Why Jeff Sessions was *not* this week’s most important cannabis news

Why Jeff Sessions was *not* this week’s most important cannabis news

Tuesday’s elections were historic for many reasons. More women ran for office than ever before. Many of them won. Colorado elected the first openly-gay governor in history. For the first time in eight years, Democrats took control of the House. Meanwhile, President Trump relished the ousting of opponents, celebrated the Republicans retaining control of the Senate, and lashed out at reporters.

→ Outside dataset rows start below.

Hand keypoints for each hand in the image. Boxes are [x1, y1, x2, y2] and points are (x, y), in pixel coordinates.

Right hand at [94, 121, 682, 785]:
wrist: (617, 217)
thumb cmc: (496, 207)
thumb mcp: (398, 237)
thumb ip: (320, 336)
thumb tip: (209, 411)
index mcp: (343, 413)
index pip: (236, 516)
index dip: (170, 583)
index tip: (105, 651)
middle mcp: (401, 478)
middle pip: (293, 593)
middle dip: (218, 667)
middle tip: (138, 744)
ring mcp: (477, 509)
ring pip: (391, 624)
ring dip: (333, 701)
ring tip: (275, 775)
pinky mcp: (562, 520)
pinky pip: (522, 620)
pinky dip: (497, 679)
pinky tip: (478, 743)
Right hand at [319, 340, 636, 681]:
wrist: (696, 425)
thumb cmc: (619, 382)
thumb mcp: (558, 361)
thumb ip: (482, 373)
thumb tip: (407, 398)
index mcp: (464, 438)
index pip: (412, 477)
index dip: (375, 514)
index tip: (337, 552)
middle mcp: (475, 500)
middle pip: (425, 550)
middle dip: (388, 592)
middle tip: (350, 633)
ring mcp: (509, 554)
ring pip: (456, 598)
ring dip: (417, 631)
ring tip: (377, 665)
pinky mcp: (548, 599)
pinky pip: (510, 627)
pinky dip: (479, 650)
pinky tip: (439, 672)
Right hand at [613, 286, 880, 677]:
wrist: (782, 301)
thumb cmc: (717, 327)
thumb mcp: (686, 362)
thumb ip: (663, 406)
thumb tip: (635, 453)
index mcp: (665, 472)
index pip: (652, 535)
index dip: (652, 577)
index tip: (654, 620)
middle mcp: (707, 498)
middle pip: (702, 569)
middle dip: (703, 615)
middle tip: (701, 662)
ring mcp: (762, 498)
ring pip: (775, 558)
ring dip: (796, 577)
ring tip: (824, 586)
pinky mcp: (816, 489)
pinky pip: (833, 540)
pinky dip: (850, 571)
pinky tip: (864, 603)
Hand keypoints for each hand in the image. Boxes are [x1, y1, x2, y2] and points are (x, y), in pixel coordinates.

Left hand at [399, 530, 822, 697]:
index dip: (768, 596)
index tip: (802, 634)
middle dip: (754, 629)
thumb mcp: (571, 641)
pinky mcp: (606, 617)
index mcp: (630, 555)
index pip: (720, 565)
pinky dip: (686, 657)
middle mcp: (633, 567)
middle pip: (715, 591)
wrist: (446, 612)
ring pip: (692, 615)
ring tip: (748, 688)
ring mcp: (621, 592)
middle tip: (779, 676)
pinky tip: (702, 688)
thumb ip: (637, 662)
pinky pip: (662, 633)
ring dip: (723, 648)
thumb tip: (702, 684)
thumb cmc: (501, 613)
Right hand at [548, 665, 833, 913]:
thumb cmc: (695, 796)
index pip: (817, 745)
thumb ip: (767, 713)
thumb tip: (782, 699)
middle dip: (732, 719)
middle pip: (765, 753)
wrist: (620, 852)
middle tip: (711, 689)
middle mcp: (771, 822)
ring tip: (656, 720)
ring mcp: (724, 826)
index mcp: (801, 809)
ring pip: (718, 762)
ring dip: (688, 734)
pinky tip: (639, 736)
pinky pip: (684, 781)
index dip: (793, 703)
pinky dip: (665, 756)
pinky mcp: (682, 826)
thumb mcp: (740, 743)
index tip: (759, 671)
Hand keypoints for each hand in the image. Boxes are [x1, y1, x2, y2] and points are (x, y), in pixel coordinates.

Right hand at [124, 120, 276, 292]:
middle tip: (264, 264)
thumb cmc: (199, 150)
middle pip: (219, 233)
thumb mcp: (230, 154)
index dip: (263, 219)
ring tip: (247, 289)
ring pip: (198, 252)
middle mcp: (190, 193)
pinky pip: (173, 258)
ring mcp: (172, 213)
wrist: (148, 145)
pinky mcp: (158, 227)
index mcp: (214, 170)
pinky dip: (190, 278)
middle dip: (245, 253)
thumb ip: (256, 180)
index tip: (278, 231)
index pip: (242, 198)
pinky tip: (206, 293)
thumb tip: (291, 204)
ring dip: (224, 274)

In the cannabis community, most of the attention has focused on the three states — Missouri, Michigan, and Utah — that legalized marijuana in some form. (North Dakota voters defeated their state legalization measure.) Cannabis stocks skyrocketed on Wednesday, after Trump fired Attorney General Jeff Sessions, a notorious hater of potheads everywhere.

But for legalization advocates, the most significant result of the midterms may lie with the flipping of the House — and the ousting of an entirely different man named Sessions.

Pete Sessions had represented his suburban Dallas district in Congress for over 20 years. It seemed improbable, in such a red district, that he could be unseated by a Democrat.

Thanks largely to marijuana activists, on Tuesday, he lost his long-held congressional seat. During his tenure in Congress, Sessions had served as Chairman of the House Rules Committee, where he wielded the power to stop any bill on marijuana. He declared any new pro-pot bill “out of order.” That way, he made sure Congress could never hold hearings on cannabis legislation. But after he blocked bills which would’ve allowed veterans to talk to their doctors about cannabis, vets organized rallies. Their supporters erected billboards in Sessions’ district.

He also faced a tough challenger. Colin Allred is a former NFL player, as well as a civil-rights lawyer. On Tuesday, in a historic victory, Allred defeated Sessions.

Now national marijuana bills — like the bipartisan STATES Act, which would leave marijuana laws up to the states — may actually stand a chance.